Text passage:
>> BEGIN

Assistant Examiner: Nguyen; Liem
Attorney, Agent or Firm: Harness, Dickey & Pierce P.L.C.
Claims
What is claimed is:
1. An inflator mechanism comprising:
a valve mechanism adapted for securing with a device to be inflated;
a compressor mechanism fluidly coupled with said valve mechanism, said
compressor mechanism accumulating fluid for inflating the device, said
compressor mechanism including a motor mechanism for driving a piston, a
piston, a piston cylinder, an outlet coupled between said piston cylinder
and said valve mechanism, and a housing;
a biasing member for exerting a force on said cylinder, said biasing member
positioned in said housing;
said biasing force maintaining said cylinder in a first position when fluid
in said cylinder is at a low pressure and said cylinder moving in said
housing against the biasing force of said biasing member to a second
position when the fluid in said cylinder is at a high pressure;
a displacement control valve means including an aperture and being
associated with said piston cylinder for controlling displacement of the
fluid such that, in a first position, the aperture is located below a
bottom dead center position of the piston and, in a second position, the
aperture is positioned above a bottom dead center position of the piston
such that at low pressure, fluid displacement is high and as pressure in
the cylinder increases, fluid displacement is reduced; and
a power source for driving said motor.
2. The inflator according to claim 1, wherein said power source is a
battery.
3. The inflator according to claim 1, wherein said compressor does
substantially equal work during each piston cycle independent of
increasing pressure.
4. The inflator according to claim 1, wherein increasingly higher pressures
result in increasingly decreased displacements.

>> END

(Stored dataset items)
>> BEGIN

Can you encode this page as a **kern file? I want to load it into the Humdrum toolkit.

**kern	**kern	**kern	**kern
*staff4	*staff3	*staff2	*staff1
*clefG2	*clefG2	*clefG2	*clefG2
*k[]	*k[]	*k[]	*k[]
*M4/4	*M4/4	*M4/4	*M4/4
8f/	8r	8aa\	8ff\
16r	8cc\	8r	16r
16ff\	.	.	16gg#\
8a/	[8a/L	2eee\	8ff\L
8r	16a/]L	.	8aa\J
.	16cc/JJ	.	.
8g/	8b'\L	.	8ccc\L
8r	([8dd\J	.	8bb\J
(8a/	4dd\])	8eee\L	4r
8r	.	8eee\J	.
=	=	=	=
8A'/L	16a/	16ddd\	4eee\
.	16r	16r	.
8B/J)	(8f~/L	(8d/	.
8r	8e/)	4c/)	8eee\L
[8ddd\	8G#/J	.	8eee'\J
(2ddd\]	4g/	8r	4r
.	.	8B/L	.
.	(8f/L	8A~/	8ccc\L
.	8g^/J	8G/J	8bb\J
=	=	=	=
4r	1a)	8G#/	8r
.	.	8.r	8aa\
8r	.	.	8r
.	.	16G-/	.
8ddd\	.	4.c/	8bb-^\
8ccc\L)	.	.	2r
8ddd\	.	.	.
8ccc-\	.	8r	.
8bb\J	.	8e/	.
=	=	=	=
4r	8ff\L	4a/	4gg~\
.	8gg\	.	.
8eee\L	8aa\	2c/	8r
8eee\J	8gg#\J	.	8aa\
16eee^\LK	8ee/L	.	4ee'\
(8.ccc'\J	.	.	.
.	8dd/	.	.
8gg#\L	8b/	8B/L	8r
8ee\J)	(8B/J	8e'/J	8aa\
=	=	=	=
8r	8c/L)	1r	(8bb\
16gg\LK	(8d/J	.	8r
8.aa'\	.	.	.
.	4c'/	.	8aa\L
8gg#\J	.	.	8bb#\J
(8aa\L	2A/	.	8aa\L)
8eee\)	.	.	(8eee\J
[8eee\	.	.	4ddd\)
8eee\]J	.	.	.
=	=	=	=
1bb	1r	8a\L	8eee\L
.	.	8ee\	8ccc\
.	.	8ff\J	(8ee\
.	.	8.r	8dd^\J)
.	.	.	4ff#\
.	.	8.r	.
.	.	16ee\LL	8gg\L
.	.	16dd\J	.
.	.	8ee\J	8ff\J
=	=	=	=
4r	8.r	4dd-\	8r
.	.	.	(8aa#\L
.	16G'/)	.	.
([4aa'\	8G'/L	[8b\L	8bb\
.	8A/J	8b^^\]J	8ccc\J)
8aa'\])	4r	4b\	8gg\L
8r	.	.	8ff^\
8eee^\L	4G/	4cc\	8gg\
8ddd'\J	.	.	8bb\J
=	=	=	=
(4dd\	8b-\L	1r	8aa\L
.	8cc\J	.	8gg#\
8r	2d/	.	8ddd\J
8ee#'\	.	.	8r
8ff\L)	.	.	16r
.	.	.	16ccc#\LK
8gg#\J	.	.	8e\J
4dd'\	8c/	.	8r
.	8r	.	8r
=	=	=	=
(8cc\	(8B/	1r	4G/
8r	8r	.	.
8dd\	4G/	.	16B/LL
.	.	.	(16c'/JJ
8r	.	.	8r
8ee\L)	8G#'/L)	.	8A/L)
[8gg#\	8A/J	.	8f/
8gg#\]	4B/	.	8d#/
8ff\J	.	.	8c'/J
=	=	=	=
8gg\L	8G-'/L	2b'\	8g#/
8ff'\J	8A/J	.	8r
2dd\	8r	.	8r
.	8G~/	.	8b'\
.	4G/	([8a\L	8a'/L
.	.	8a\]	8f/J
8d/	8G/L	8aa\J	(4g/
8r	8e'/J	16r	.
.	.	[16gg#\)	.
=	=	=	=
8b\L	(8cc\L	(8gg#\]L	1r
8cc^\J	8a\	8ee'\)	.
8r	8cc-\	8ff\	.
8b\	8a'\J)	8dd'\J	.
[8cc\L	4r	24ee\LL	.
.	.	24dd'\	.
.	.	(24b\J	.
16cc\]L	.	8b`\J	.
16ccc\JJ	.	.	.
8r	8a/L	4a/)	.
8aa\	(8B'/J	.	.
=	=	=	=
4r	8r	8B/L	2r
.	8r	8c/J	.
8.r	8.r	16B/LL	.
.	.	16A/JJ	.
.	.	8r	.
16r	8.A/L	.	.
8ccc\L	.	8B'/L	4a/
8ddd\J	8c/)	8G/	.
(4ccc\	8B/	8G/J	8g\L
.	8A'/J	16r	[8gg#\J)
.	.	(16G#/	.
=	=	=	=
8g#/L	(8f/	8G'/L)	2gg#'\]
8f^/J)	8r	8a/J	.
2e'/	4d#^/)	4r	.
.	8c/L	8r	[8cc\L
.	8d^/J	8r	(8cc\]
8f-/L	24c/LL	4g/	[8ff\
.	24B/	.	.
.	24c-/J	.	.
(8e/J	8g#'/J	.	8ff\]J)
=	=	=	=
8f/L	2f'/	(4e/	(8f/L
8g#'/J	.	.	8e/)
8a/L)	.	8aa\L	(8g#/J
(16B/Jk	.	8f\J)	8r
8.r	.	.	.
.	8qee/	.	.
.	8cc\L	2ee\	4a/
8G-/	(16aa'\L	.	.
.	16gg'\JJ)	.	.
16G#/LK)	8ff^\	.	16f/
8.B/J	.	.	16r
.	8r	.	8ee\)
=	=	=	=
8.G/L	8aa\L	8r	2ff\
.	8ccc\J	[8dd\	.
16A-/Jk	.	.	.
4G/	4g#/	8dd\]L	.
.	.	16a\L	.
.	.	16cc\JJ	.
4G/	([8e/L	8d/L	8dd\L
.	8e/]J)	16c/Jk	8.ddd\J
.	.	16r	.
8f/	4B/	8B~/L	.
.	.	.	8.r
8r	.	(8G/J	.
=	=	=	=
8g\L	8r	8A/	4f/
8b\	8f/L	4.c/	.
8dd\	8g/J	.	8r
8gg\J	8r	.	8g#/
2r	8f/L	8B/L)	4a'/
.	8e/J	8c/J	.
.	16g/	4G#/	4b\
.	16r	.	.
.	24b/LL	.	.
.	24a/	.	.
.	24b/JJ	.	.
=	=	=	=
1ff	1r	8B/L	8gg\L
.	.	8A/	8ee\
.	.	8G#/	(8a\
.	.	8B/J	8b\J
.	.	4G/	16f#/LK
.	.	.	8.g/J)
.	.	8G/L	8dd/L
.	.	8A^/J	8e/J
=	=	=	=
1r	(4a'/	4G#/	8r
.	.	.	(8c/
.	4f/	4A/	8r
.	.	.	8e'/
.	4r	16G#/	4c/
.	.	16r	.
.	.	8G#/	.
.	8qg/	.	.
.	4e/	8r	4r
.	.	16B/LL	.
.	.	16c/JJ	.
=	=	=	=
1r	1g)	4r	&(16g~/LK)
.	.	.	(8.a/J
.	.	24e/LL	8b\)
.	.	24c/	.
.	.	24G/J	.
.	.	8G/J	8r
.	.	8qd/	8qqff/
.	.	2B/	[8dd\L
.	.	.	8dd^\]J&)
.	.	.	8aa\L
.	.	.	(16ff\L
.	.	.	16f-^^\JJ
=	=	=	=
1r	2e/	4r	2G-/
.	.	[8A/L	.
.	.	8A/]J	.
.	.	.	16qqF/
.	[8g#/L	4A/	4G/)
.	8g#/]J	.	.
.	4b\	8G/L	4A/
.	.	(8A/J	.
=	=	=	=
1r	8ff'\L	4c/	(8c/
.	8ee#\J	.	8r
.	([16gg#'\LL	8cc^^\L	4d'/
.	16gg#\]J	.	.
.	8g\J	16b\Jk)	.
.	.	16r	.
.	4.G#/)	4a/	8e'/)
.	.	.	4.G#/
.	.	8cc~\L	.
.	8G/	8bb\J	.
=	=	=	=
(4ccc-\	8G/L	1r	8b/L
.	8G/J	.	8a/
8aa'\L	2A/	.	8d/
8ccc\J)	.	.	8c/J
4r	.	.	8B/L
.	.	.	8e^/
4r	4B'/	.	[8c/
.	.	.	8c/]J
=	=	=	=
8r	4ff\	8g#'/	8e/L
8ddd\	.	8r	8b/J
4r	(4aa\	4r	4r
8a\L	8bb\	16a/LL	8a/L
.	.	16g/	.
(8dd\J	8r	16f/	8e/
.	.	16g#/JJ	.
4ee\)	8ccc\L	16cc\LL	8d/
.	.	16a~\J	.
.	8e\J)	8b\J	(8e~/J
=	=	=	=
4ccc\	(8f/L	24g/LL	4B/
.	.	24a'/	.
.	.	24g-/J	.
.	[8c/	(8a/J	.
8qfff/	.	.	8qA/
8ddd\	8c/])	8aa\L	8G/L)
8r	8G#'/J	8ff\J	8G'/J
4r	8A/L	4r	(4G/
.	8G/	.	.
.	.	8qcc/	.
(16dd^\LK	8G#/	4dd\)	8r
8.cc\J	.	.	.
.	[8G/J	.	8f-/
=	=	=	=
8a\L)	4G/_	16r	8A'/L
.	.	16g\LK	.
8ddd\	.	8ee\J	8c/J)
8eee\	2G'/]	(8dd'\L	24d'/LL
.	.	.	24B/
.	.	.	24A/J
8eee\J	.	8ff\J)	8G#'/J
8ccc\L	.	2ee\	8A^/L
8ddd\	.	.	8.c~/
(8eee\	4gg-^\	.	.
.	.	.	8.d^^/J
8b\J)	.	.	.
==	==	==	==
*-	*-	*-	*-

>> END

Required work:
1: Please output the inflator patent claims word for word between "2. The inflator" and "increasingly decreased displacements.", inclusive.
2: Pick up the inflator patent claims after their last sentence and continue them.

Set of answers:
1:
2. The inflator according to claim 1, wherein said power source is a
battery.
3. The inflator according to claim 1, wherein said compressor does
substantially equal work during each piston cycle independent of
increasing pressure.
4. The inflator according to claim 1, wherein increasingly higher pressures
result in increasingly decreased displacements.

2:
5. An inflator mechanism comprising:
a valve mechanism adapted for securing with a device to be inflated;
a compressor mechanism fluidly coupled with said valve mechanism, said
compressor mechanism accumulating fluid for inflating the device, said
compressor mechanism including a motor mechanism for driving a piston, a
piston, a piston cylinder, an outlet coupled between said piston cylinder
and said valve mechanism, and a housing;
a biasing member for exerting a force on said cylinder, said biasing member
positioned in said housing;
said biasing force maintaining said cylinder in a first position when fluid
in said cylinder is at a low pressure and said cylinder moving in said
housing against the biasing force of said biasing member to a second
position when the fluid in said cylinder is at a high pressure;
a displacement control valve including an expanded portion associated with
said cylinder for controlling displacement of the fluid such that in a
first position, said expanded position is located below a bottom dead
center position of said piston and in a second position, said expanded
portion being positioned above the bottom dead center position of said
piston such that fluid displacement is high and as pressure in the
cylinder increases, fluid displacement is reduced; and
a power source for driving said motor.
6. The inflator according to claim 5, wherein said power source is a
battery.
7. The inflator according to claim 5, wherein said compress does
substantially equal work during each piston cycle independent of
increasing pressure.
8. The inflator according to claim 5, wherein increasingly higher pressures
result in increasingly decreased displacements.
Description
BACKGROUND OF THE INVENTION
The present invention relates to inflators and, more particularly, to a
compressor mechanism for a battery operated inflator.
Inflators are used with several types of household as well as outdoor
devices. Inflators are used to inflate or blow up various items such as
bicycle tires, rafts, air mattresses, balls or the like. An inflator can
be utilized with an air needle or any type of device which has a standard
inflation stem to receive a hose connector. Ordinarily, compressors are
used which run from an alternating current supply. In alternating or AC
supplied compressor/inflators, it is not necessary to have an efficient
compressor since the motor is always running off of a constant current
source. Accordingly, these compressors/inflators are very inefficient at
low pressure operation. Further, when using a battery operated inflator,
as the pressure in the inflator increases, and the compressor mechanism
requires more power to obtain the high pressure, the batteries are drained
quickly at high pressure operation.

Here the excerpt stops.